-- GIVEN PASSAGE follows --

We can quickly check what our columns are:

df.columns

Index(['BL record ID', 'Type of resource', 'Name',
       'Dates associated with name', 'Type of name', 'Role', 'All names',
       'Title', 'Variant titles', 'Series title', 'Number within series',
       'Country of publication', 'Place of publication', 'Publisher',
       'Date of publication', 'Edition', 'Physical description',
       'Dewey classification', 'BL shelfmark', 'Topics', 'Genre', 'Languages',
       'Notes', 'BL record ID for physical resource', 'classification_id',
       'user_id', 'created_at', 'subject_ids', 'annotator_date_pub',
       'annotator_normalised_date_pub', 'annotator_edition_statement',
       'annotator_genre', 'annotator_FAST_genre_terms',
       'annotator_FAST_subject_terms', 'annotator_comments',
       'annotator_main_language', 'annotator_other_languages_summaries',
       'annotator_summaries_language', 'annotator_translation',
       'annotator_original_language', 'annotator_publisher',
       'annotator_place_pub', 'annotator_country', 'annotator_title',
       'Link to digitised book', 'annotated', 'is_valid', 'text_len',
       'fiction_prob', 'non_fiction_prob', 'snorkel_genre', 'snorkel_label'],
      dtype='object')

We’ll create a dataloaders object which will contain the new data we’ll use to update our previous model. This will probably look familiar from our previous notebook. The main difference here is that we pass in the vocab for our previous language model data to the text_vocab parameter. This makes sure that we have a consistent vocab.

-- GIVEN PASSAGE concluded --

__ACTIVITY LIST__:
1. Extract the part of the passage starting with "We’ll create a" and going on through "a consistent vocab.", word for word.
2. Answer these questions about the passage:
(a) What is the first column name in the list?
(b) What gets passed to the text_vocab parameter?
(c) What does passing that in make sure of?
Answer using only the passage above.

-- DATA follows --

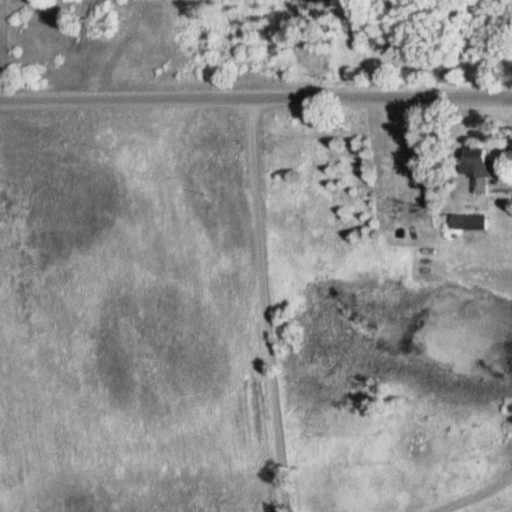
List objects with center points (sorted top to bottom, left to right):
road: (255, 102)
building: (486, 164)
building: (470, 222)
road: (272, 307)
road: (475, 493)
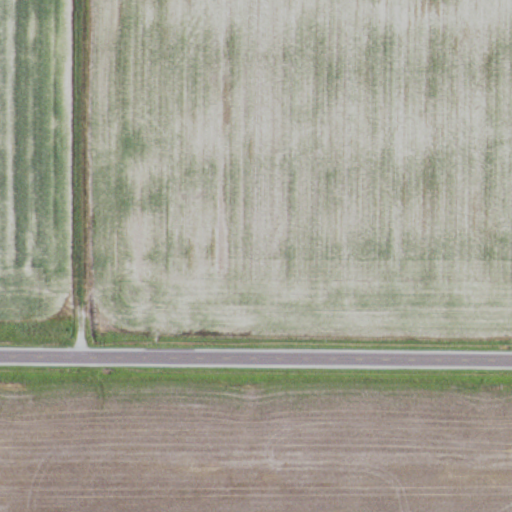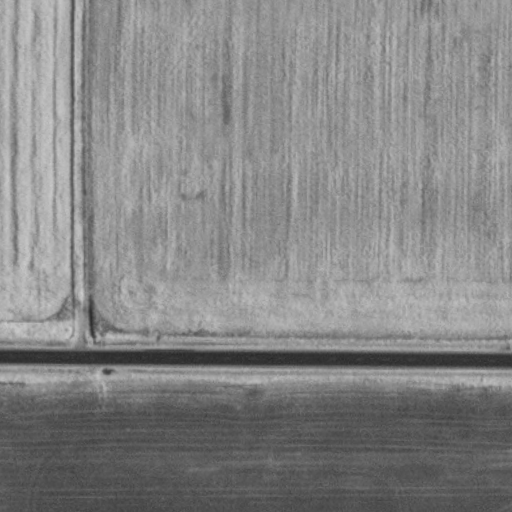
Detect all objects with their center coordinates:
road: (256, 355)
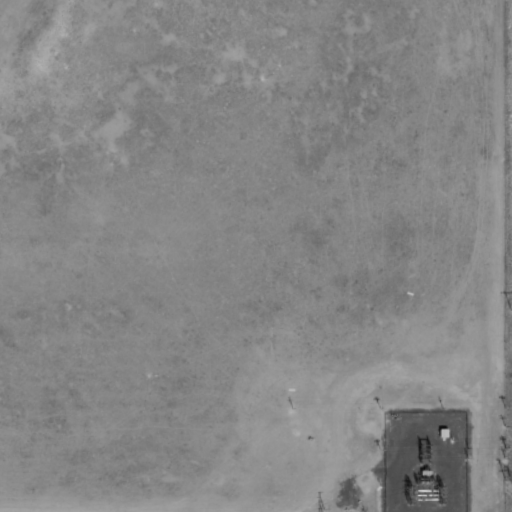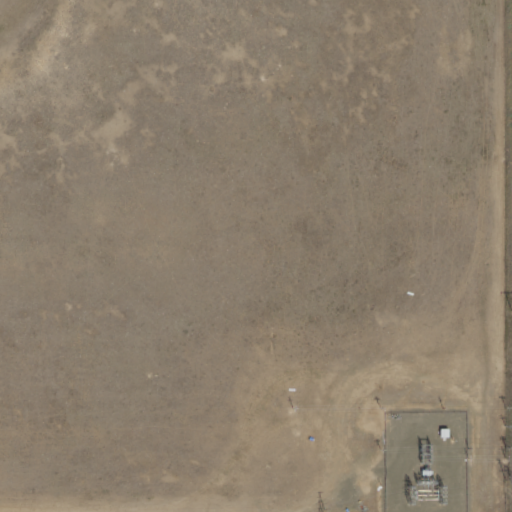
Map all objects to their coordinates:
power substation: (423, 461)
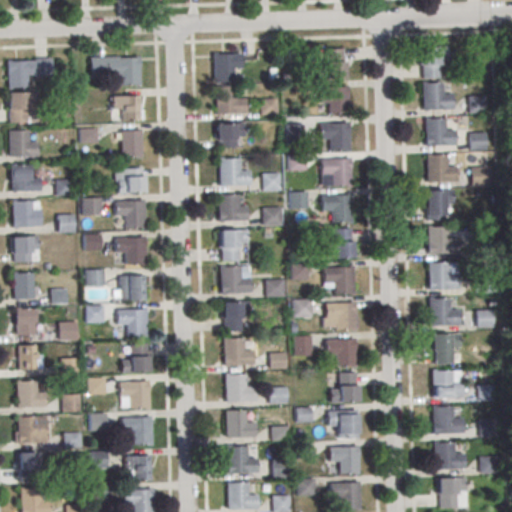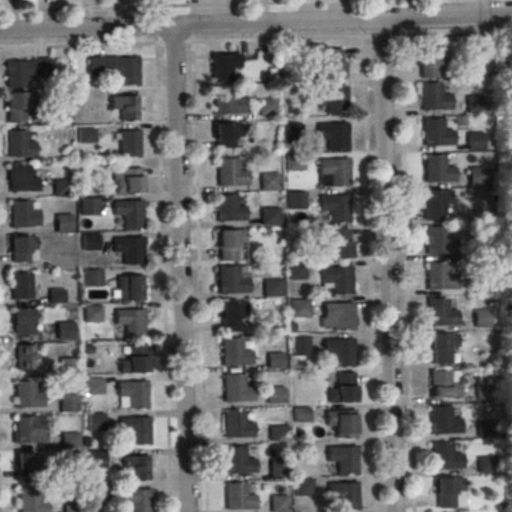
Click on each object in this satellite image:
road: (155, 4)
road: (256, 22)
road: (241, 41)
building: (429, 60)
building: (333, 62)
building: (223, 65)
building: (223, 65)
building: (114, 67)
building: (123, 69)
building: (24, 70)
building: (433, 98)
building: (334, 99)
building: (431, 99)
building: (224, 100)
building: (226, 100)
building: (330, 100)
building: (473, 103)
building: (265, 105)
building: (472, 105)
building: (17, 106)
building: (124, 106)
building: (125, 106)
building: (434, 132)
building: (225, 134)
building: (332, 134)
building: (434, 134)
building: (85, 135)
building: (331, 136)
building: (474, 140)
building: (20, 142)
building: (127, 142)
building: (128, 142)
building: (472, 142)
building: (18, 146)
building: (293, 164)
building: (436, 168)
building: (332, 170)
building: (435, 171)
building: (228, 172)
building: (229, 172)
building: (333, 172)
building: (475, 175)
building: (474, 177)
building: (21, 178)
building: (126, 179)
building: (268, 180)
building: (20, 181)
building: (266, 183)
building: (61, 186)
building: (61, 189)
building: (294, 199)
building: (294, 202)
building: (433, 202)
building: (88, 205)
building: (335, 206)
building: (227, 207)
building: (228, 207)
building: (89, 208)
building: (334, 208)
building: (127, 211)
building: (128, 211)
building: (24, 212)
building: (268, 215)
building: (21, 216)
building: (268, 218)
building: (63, 222)
building: (62, 225)
building: (437, 240)
building: (89, 241)
building: (436, 242)
building: (89, 243)
building: (228, 243)
building: (338, 243)
building: (22, 248)
building: (128, 248)
building: (129, 248)
building: (478, 250)
road: (386, 264)
road: (179, 268)
building: (296, 270)
building: (295, 273)
road: (369, 274)
road: (405, 274)
building: (439, 275)
building: (91, 276)
road: (198, 277)
building: (92, 278)
road: (162, 278)
building: (337, 278)
building: (229, 279)
building: (232, 279)
building: (437, 279)
building: (336, 280)
building: (21, 285)
building: (271, 286)
building: (477, 286)
building: (127, 287)
building: (270, 289)
building: (55, 295)
building: (299, 306)
building: (298, 309)
building: (439, 312)
building: (91, 313)
building: (90, 315)
building: (228, 315)
building: (336, 315)
building: (438, 315)
building: (338, 316)
building: (480, 317)
building: (21, 320)
building: (130, 320)
building: (130, 320)
building: (480, 321)
building: (64, 329)
building: (65, 332)
building: (299, 344)
building: (439, 346)
building: (339, 350)
building: (233, 351)
building: (233, 351)
building: (338, 352)
building: (25, 356)
building: (133, 358)
building: (274, 359)
building: (66, 364)
building: (66, 368)
building: (443, 383)
building: (93, 384)
building: (92, 387)
building: (343, 387)
building: (235, 388)
building: (235, 388)
building: (482, 391)
building: (132, 392)
building: (131, 393)
building: (27, 394)
building: (275, 394)
building: (481, 394)
building: (26, 396)
building: (274, 396)
building: (68, 402)
building: (67, 404)
building: (301, 413)
building: (95, 420)
building: (443, 420)
building: (341, 421)
building: (94, 423)
building: (236, 423)
building: (441, 423)
building: (235, 424)
building: (340, 424)
building: (482, 427)
building: (29, 428)
building: (135, 428)
building: (135, 429)
building: (484, 429)
building: (276, 432)
building: (69, 439)
building: (69, 442)
building: (444, 456)
building: (96, 458)
building: (342, 458)
building: (443, 458)
building: (95, 460)
building: (237, 460)
building: (237, 460)
building: (341, 460)
building: (27, 462)
building: (484, 463)
building: (483, 466)
building: (135, 467)
building: (276, 467)
building: (278, 469)
building: (302, 486)
building: (302, 488)
building: (448, 492)
building: (98, 493)
building: (343, 493)
building: (237, 496)
building: (238, 496)
building: (343, 496)
building: (136, 499)
building: (137, 499)
building: (31, 501)
building: (30, 502)
building: (277, 502)
building: (277, 504)
building: (71, 508)
building: (71, 509)
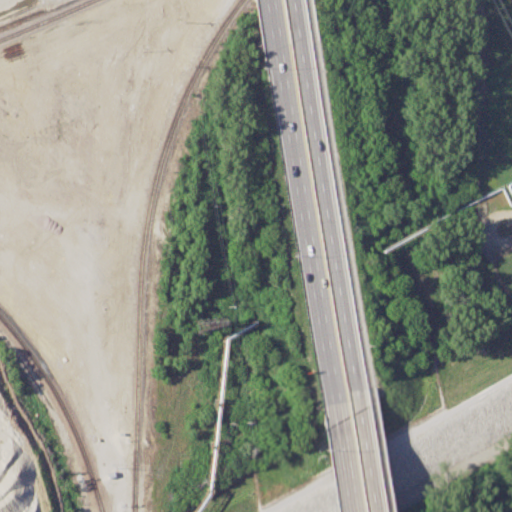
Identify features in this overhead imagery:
road: (288, 2)
road: (12, 5)
road: (264, 6)
road: (306, 16)
railway: (45, 19)
street lamp: (256, 65)
street lamp: (326, 149)
road: (319, 197)
road: (296, 208)
road: (337, 218)
railway: (143, 245)
street lamp: (285, 256)
street lamp: (355, 346)
railway: (60, 409)
road: (388, 443)
road: (359, 450)
street lamp: (316, 452)
road: (334, 457)
road: (373, 458)
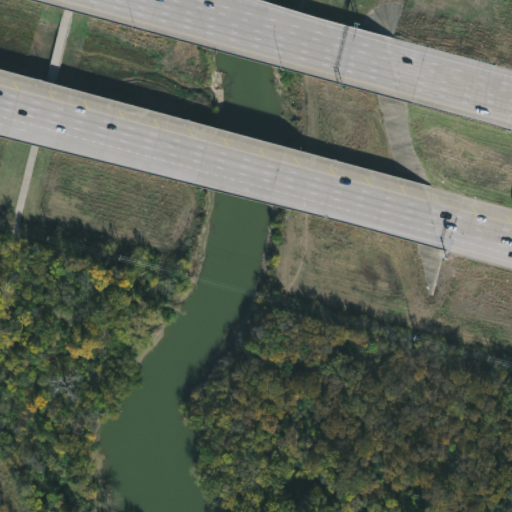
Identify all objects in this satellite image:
road: (69, 10)
park: (458, 19)
road: (261, 34)
road: (300, 34)
road: (57, 49)
road: (450, 83)
road: (40, 126)
road: (203, 164)
road: (22, 189)
road: (460, 230)
river: (234, 267)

-- DATA concluded --

__NUMBERED RESPONSES__:
1.
We’ll create a dataloaders object which will contain the new data we’ll use to update our previous model. This will probably look familiar from our previous notebook. The main difference here is that we pass in the vocab for our previous language model data to the text_vocab parameter. This makes sure that we have a consistent vocab.

2.
(a) 'BL record ID'
(b) The vocab for the previous language model data
(c) That the vocab is consistent